• Work order: Begin the copy at the line that contains "right eye: (300, 113)", end it at the last line of the entries below, keep every word exact, and include no pictures.

╭─ Source records

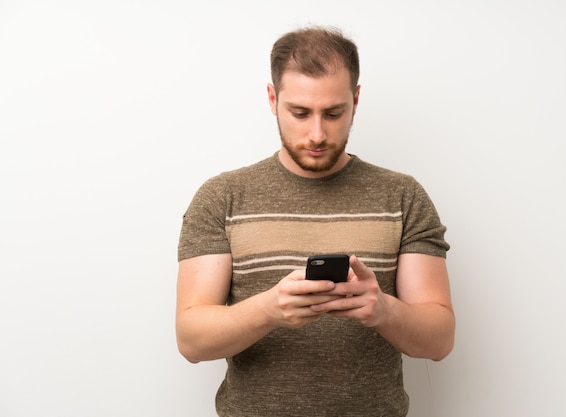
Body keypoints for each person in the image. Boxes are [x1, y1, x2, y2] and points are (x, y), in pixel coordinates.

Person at [176, 26, 455, 417]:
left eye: (334, 113)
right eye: (300, 113)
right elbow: (191, 340)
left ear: (356, 100)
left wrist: (383, 311)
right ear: (273, 99)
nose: (317, 133)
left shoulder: (403, 197)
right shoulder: (222, 197)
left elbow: (439, 341)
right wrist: (269, 310)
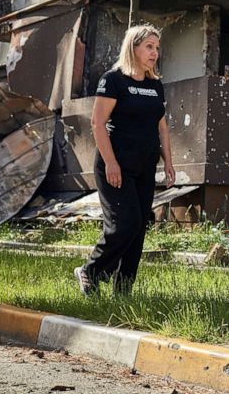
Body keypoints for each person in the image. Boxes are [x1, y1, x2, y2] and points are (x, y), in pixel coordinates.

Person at [74, 24, 176, 296]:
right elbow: (97, 123)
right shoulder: (114, 80)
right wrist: (111, 163)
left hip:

╰─

• Solved exercise:
right eye: (300, 113)
right elbow: (191, 340)
left ear: (356, 100)
left wrist: (383, 311)
right ear: (273, 99)
nose: (317, 133)
left shoulder: (403, 197)
right shoulder: (222, 197)
left elbow: (439, 341)
right wrist: (269, 310)
Body keypoints for each person in the image. Boxes are [x1, y1, x2, y2] and points are (x, y), in pixel coordinates.

Person at [74, 24, 176, 296]:
right elbow: (97, 123)
right shoulder: (114, 80)
right wrist: (111, 163)
left hip:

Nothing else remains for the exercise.